Grabbing the sides of the tub and pulling herself erect didn’t work. Her body, the tub, the water were all too well oiled. She twisted, tried getting on one knee. She slipped and slid, hurting her back. She tried other positions, straining every muscle. Nothing worked. She would die in Miami after all, trapped in a bubble bath. She lay back, gathering strength, quieting her racing heart, forcing herself to think.
If she emptied the bath water, ran fresh water over herself and the tub? Worth a try. Removing all traces of the oil took a long time. Impatient, she made several attempts to pull herself up during the process, but couldn’t. She laughed at the ridiculousness of her predicament, saw the scene as from the outside, then cried, sorry for this poor old body stuck in a bathtub. In a tremendous last-ditch effort she managed to kneel, and with another great effort stand up and miraculously step out of the tub. She felt as if she had won the lottery. Shaking, crying, laughing, she toweled, powdered, put on a gown, and got into bed, more exhausted than she had ever been in her life.
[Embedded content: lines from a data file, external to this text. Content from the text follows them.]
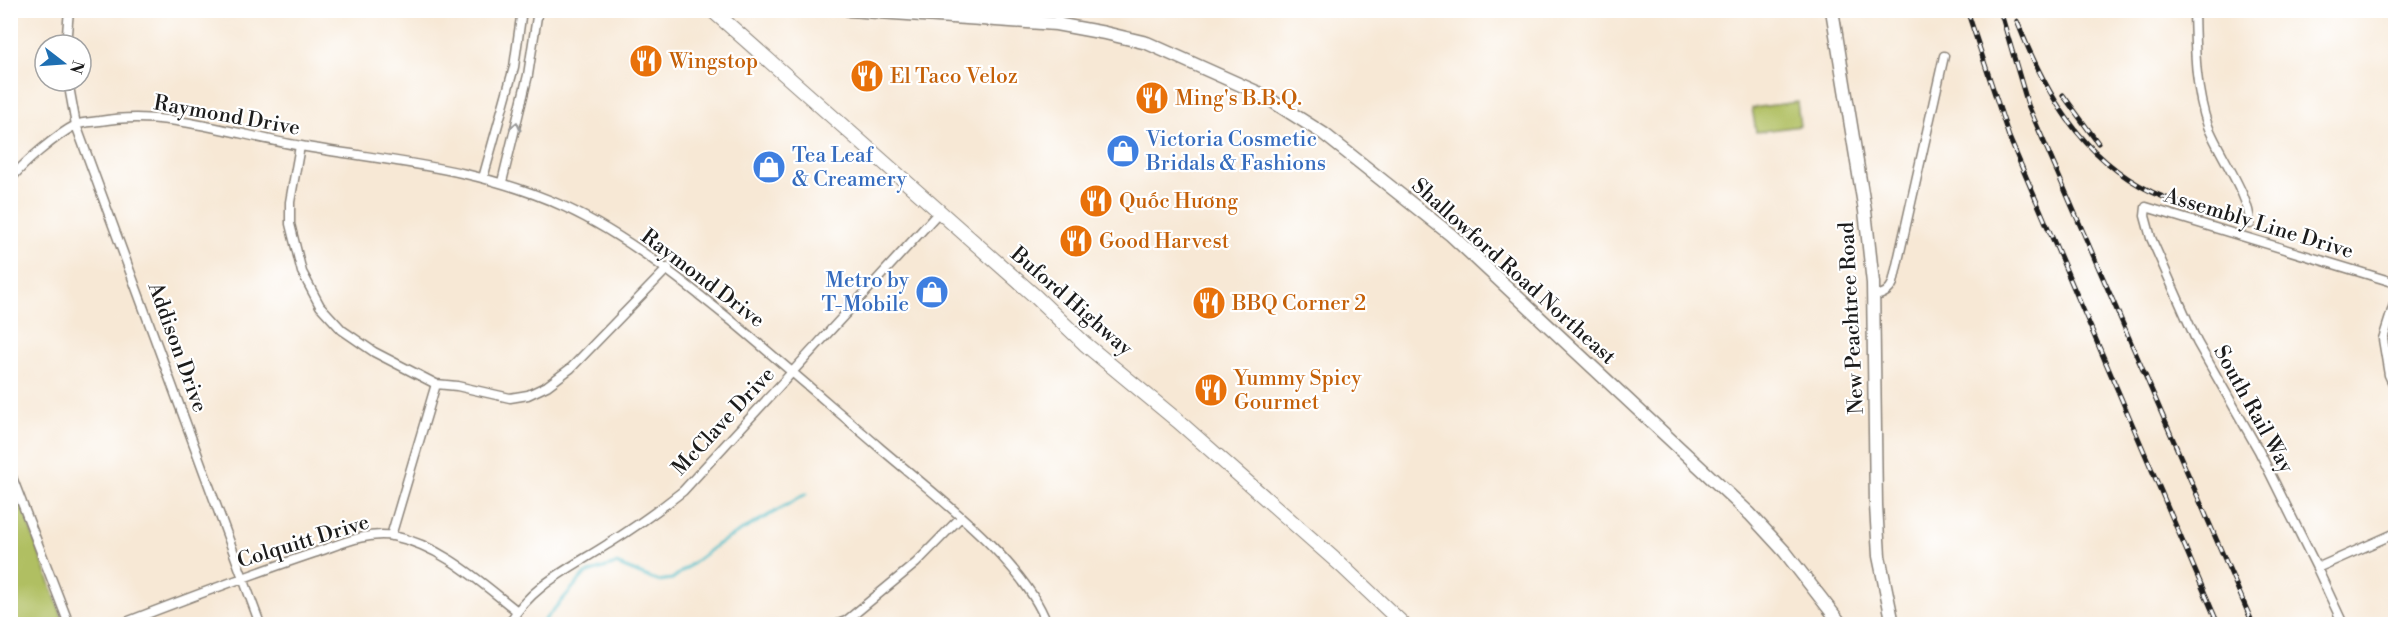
<svg xmlns="http://www.w3.org/2000/svg" width="2406" height="635" font-family="'Libre Bodoni',serif">
<style>
.green{fill:#b0bf62;stroke:#666e3f;stroke-width:1.5}
.lines{fill:none;stroke-linecap:round;stroke-linejoin:round}
.stream{stroke:#4dbbc5;stroke-width:3}
.street-casing{stroke:#8a8278;stroke-width:11}
.secondary-casing{stroke:#8a8278;stroke-width:15}
.primary-casing{stroke:#8a8278;stroke-width:16}
.street{stroke:#fff;stroke-width:8}
.secondary{stroke:#fff;stroke-width:12}
.primary{stroke:#fff;stroke-width:14}
.rail-casing{stroke:#1c1c1c;stroke-width:5}
.rail{stroke:#fff;stroke-width:3;stroke-dasharray:9;stroke-linecap:butt}
.oneway{stroke:#999}
.labels{text-anchor:middle;stroke-width:4.5;stroke-linejoin:round;paint-order:stroke}
.food-label{font-size:21px;fill:#c56008;stroke:#fff;text-anchor:start}
.street-label{font-size:21px;fill:#1c1c1c;stroke:#fff}
.shop-label{font-size:21px;fill:#366cbe;stroke:#fff;text-anchor:start}
</style>
<rect width="100%" height="100%" fill="#fff"/>
<filter id="ink" filterUnits="userSpaceOnUse"><feTurbulence type="fractalNoise" baseFrequency=".0167" numOctaves="2"/><feDisplacementMap in="SourceGraphic" scale="12" xChannelSelector="R" yChannelSelector="G"/><feConvolveMatrix kernelMatrix="1 2 1 2 8 2 1 2 1" color-interpolation-filters="sRGB"/></filter>
<filter id="wash" filterUnits="userSpaceOnUse"><feTurbulence type="fractalNoise" baseFrequency=".008" numOctaves="4" result="noise"/><feDisplacementMap in="SourceGraphic" scale="24" xChannelSelector="R" yChannelSelector="G"/><feGaussianBlur stdDeviation="1.35" result="paint"/><feColorMatrix in="noise" values="0 0 0 0 0 0 0 0 0 0 0 0 0 0 0 0 0 1.4 0 .05"/><feComposite in="paint" operator="in"/></filter>
<g filter="url(#wash)">
<rect width="100%" height="100%" fill="#f7e8d5"/>
<path class="green" d="M1797,102L1800,126L1756,132L1752,108Z
M10,473L65,624H11Z"/>
<g class="lines">
<path class="stream" d="M541,624L585,574L616,564L658,581L672,579L718,544L806,494"/>
</g>
</g>
<g filter="url(#ink)">
<g class="lines">
<defs>
<path id="street" d="M2194,10C2195,49 2195,89 2208,126C2218,152 2251,198 2250,224
M1056,24L1060,10
M66,45L69,10
M68,81L76,125L260,624
M300,146L290,202V224L302,272L320,306L342,330L374,352L436,384L457,386L510,398L528,395L547,386L571,368L668,268
M483,178L514,67L522,10
M10,181C20,165 58,134 76,125C82,122 92,122 100,121C166,109 236,135 301,146C393,162 478,167 565,207C627,236 680,279 733,322C782,363 830,405 879,447C930,491 1025,561 1047,624
M502,182L528,75L538,10
M1874,296C1883,295 1889,292 1893,283L1944,56
M2396,298L2383,339L2389,375L2396,390
M10,472L69,624
M391,536L436,384
M2317,568L2396,533
M121,624C185,599 249,575 314,553C338,545 367,531 393,536C442,546 479,581 517,611
M509,624C531,585 571,568 608,544C634,528 659,510 683,491L939,212
M838,624L846,621L916,563L960,518
M2343,624L2317,568L2259,451L2197,342L2151,238L2145,216L2146,207L2396,283"/>
<path id="secondary" d="M849,10L1056,24L1105,33L1147,43L1261,94L1324,134L1451,235L1750,514L1785,552L1841,624
M1832,10L1865,211L1873,283L1876,505L1879,556L1893,624"/>
<path id="primary" d="M712,10L1036,297L1085,344L1178,421L1342,566L1403,624"/>
</defs>
<use href="#street" class="street-casing"/>
<use href="#secondary" class="secondary-casing"/>
<use href="#primary" class="primary-casing"/>
<use href="#street" class="street"/>
<use href="#secondary" class="secondary"/>
<use href="#primary" class="primary"/>
<defs>
<path id="rail" d="M1967,10L2009,137L2218,624
M2000,10L2028,105L2253,624
M2017,21C2045,92 2080,157 2152,192C2177,204 2204,210 2230,218
M2063,95L2098,143"/>
</defs>
<use href="#rail" class="rail-casing"/>
<use href="#rail" class="rail"/>
</g>
<defs><path id="oneway-chevron" d="M-2-3.5L2.5 0L-2 3.5" fill="none" stroke-width="1.6" stroke-linecap="round" stroke-linejoin="round" transform="scale(1.5)"/></defs>
<use class="oneway" href="#oneway-chevron" transform="translate(516 126) rotate(-76)"/>
</g>
<defs>
<symbol id="restaurant-disc" viewBox="-11 -11 22 22"><circle r="9.5" fill="#e8710a" stroke="#fff"/><path d="M-5-6h1v4h1v-4h1v4h1v-4h1v5L-1.5 .5V6h-2V.5L-5-1ZM5-6V6H3V1.5H1.5Q1.5-4 5-6Z" fill="#fff"/></symbol>
<symbol id="shop-disc" viewBox="-11 -11 22 22"><circle r="9.5" fill="#3f7fe0" stroke="#fff"/><path d="M-5-2.5h2.3a2.7 3.5 0 0 1 5.4 0H5L5.5 6h-11ZM-1.5-2.5h3a1.5 2.3 0 0 0-3 0Z" fill="#fff"/></symbol>
</defs>
<g fill-rule="evenodd">
<use href="#restaurant-disc" x="627" y="42" width="38" height="38"/>
<use href="#restaurant-disc" x="848" y="57" width="38" height="38"/>
<use href="#restaurant-disc" x="1133" y="79" width="38" height="38"/>
<use href="#shop-disc" x="1104" y="132" width="38" height="38"/>
<use href="#shop-disc" x="750" y="148" width="38" height="38"/>
<use href="#restaurant-disc" x="1077" y="182" width="38" height="38"/>
<use href="#restaurant-disc" x="1057" y="222" width="38" height="38"/>
<use href="#shop-disc" x="913" y="273" width="38" height="38"/>
<use href="#restaurant-disc" x="1190" y="284" width="38" height="38"/>
<use href="#restaurant-disc" x="1192" y="371" width="38" height="38"/>
</g>
<g class="labels">
<g class="food-label">
<text x="669" y="68">Wingstop</text>
<text x="890" y="83">El Taco Veloz</text>
<text x="1175" y="105">Ming's B.B.Q.</text>
<text x="1119" y="208">Quốc Hương</text>
<text x="1099" y="248">Good Harvest</text>
<text x="1232" y="310">BBQ Corner 2</text>
<text x="1234" y="385">Yummy Spicy<tspan x="1234" dy="24">Gourmet</tspan></text>
</g>
<g class="street-label">
<text transform="translate(227 115) rotate(10)" y="7">Raymond Drive</text>
<text transform="translate(2259 223) rotate(17)" y="7">Assembly Line Drive</text>
<text transform="translate(1514 271) rotate(42)" y="7">Shallowford Road Northeast</text>
<text transform="translate(703 278) rotate(37)" y="7">Raymond Drive</text>
<text transform="translate(1072 301) rotate(41)" y="7">Buford Highway</text>
<text transform="translate(1851 318) rotate(-93)" y="7">New Peachtree Road</text>
<text transform="translate(178 347) rotate(70)" y="7">Addison Drive</text>
<text transform="translate(2254 409) rotate(61)" y="7">South Rail Way</text>
<text transform="translate(723 421) rotate(-47)" y="7">McClave Drive</text>
<text transform="translate(303 541) rotate(-17)" y="7">Colquitt Drive</text>
</g>
<g class="shop-label">
<text x="1146" y="146">Victoria Cosmetic<tspan x="1146" dy="24">Bridals &amp; Fashions</tspan></text>
<text x="792" y="162">Tea Leaf<tspan x="792" dy="24">&amp; Creamery</tspan></text>
<text x="909" y="287" text-anchor="end">Metro by<tspan x="909" dy="24">T-Mobile</tspan></text>
</g>
</g>
<rect width="2406" height="635" fill="none" stroke="#fff" stroke-width="36"/>
<g transform="translate(63 63) rotate(107)"><circle r="28" fill="#ffffff" stroke="#a4a4a4" stroke-width="1.5"/>
<path d="M0-4.5L10 22L0 15L-10 22Z" fill="#1f6fb2"/>
<text y="-9" font-size="16" font-weight="bold" text-anchor="middle" fill="#1c1c1c">N</text>
</g>
</svg>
The day had been a mess. She had been alone in the mess, Flora busy with arrangements for her upcoming performance. Jenny had hired a medical van to get Naomi to the hospital, and once there, she had wheeled Naomi from station to station, filling out forms, endlessly waiting. The forms and the formalities completed, she wheeled her sister to a section of the hospital where Naomi was prepared for the operation by way of a long, mysterious process that took more than two hours, from which Jenny was excluded. Naomi described it to her later as mostly more waiting, though there had been some measuring, some X-raying, some marking of the groin.